George Washington: The Forge of Experience, 1732-1775

By James Thomas Flexner | Go to book overview

CHAPTER
1
Birth of a Hero

IN 1657, the first Washington landed in Virginia. The Wild West was then on the Atlantic seaboard, and John Washington was a turbulent spirit well suited to so violent a world.

Revolution in England had spun off this adventurer whom birth had destined for gentility. Although George Washington himself was to remain ignorant of the transatlantic background of his family, 1 we know that the immigrant's father, the Reverend Lawrence Washington, had enjoyed a rich living in Essex until the Roundheads expelled him for drunkenness. Whether the misfortune was actually due to drink or, as defending High Churchmen insisted, to doctrine, the effect was the same. At the age of about eleven, John was plummeted from affluence to squalor. He completed his break with the gentlemanly life by going to sea, not in the navy but on a merchant vessel as mate and trader.

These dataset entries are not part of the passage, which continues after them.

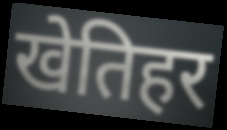
खेतिहर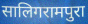
सालिगरामपुराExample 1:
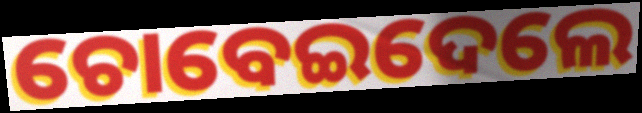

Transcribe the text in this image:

ଚୋବେଇଦେଲେ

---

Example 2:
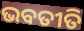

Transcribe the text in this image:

ଭବତୀତି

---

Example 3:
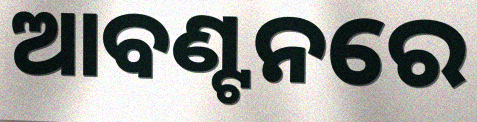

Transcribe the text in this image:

ଆବଣ୍ଟନରେ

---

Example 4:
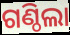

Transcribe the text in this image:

ଗଣ୍ଠିଲା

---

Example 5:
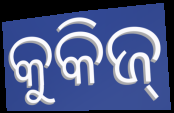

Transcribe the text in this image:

କୁକିଜ୍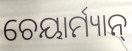
ଚେୟାର୍ମ୍ୟାନ୍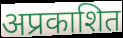
अप्रकाशित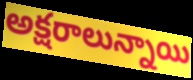
అక్షరాలున్నాయిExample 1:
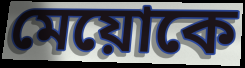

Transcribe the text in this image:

মেয়োকে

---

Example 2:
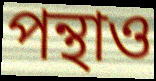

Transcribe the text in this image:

পন্থাও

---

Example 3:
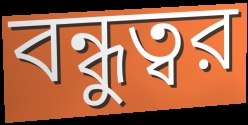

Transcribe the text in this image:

বন্ধুত্বর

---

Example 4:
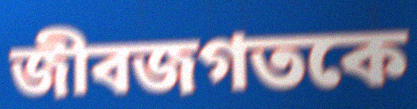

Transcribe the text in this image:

জীবজগতকে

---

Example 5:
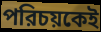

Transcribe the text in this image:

পরিচয়কেইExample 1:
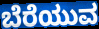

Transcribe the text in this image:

ಬೆರೆಯುವ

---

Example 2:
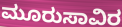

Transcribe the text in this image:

ಮೂರುಸಾವಿರ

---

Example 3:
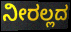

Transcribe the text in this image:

ನೀರಲ್ಲದ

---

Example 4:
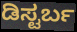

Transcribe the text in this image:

ಡಿಸ್ಟರ್ಬ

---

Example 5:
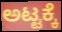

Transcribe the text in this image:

ಅಟ್ಟಕ್ಕೆ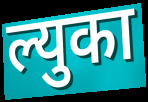
ल्युका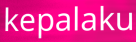
kepalakuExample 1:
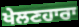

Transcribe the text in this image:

ਖੇਲਣਹਾਰਾ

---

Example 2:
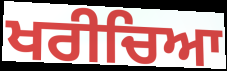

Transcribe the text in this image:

ਖਰੀਚਿਆ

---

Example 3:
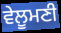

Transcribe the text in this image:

ਵੇਲੂਮਣੀ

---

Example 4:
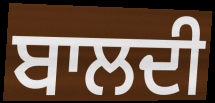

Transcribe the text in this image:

ਬਾਲਦੀ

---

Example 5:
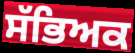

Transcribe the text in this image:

ਸੱਭਿਅਕ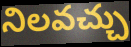
నిలవచ్చు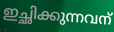
ഇച്ഛിക്കുന്നവന്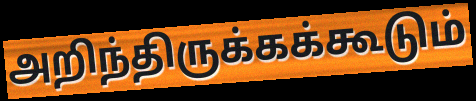
அறிந்திருக்கக்கூடும்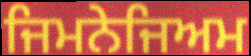
ਜਿਮਨੇਜਿਅਮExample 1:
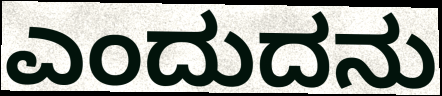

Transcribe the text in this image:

ಎಂದುದನು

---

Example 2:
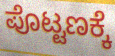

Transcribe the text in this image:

ಪೊಟ್ಟಣಕ್ಕೆ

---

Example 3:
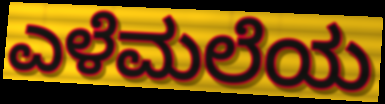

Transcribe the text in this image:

ಎಳೆಮಲೆಯ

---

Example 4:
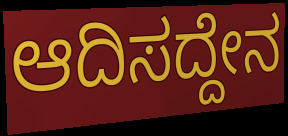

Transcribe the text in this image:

ಆದಿಸದ್ದೇನ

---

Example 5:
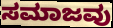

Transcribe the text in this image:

ಸಮಾಜವು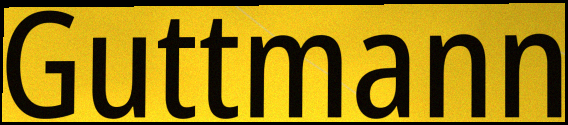
GuttmannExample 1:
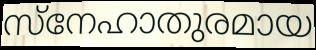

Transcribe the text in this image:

സ്നേഹാതുരമായ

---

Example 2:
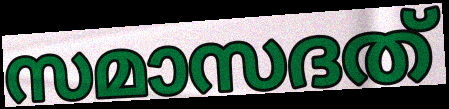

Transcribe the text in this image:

സമാസദത്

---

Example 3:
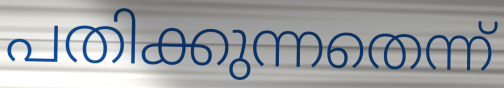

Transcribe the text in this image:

The chances of cargo carried him at the age of about twenty‐ five to Virginia, where he married Anne Pope, daughter of a prosperous father, and decided to stay. Sued by his captain, he accused the captain of having on the voyage over hanged a woman as a witch. However, John did not appear at the murder trial; he was, he explained, too busy baptizing his first son ( George Washington's grandfather).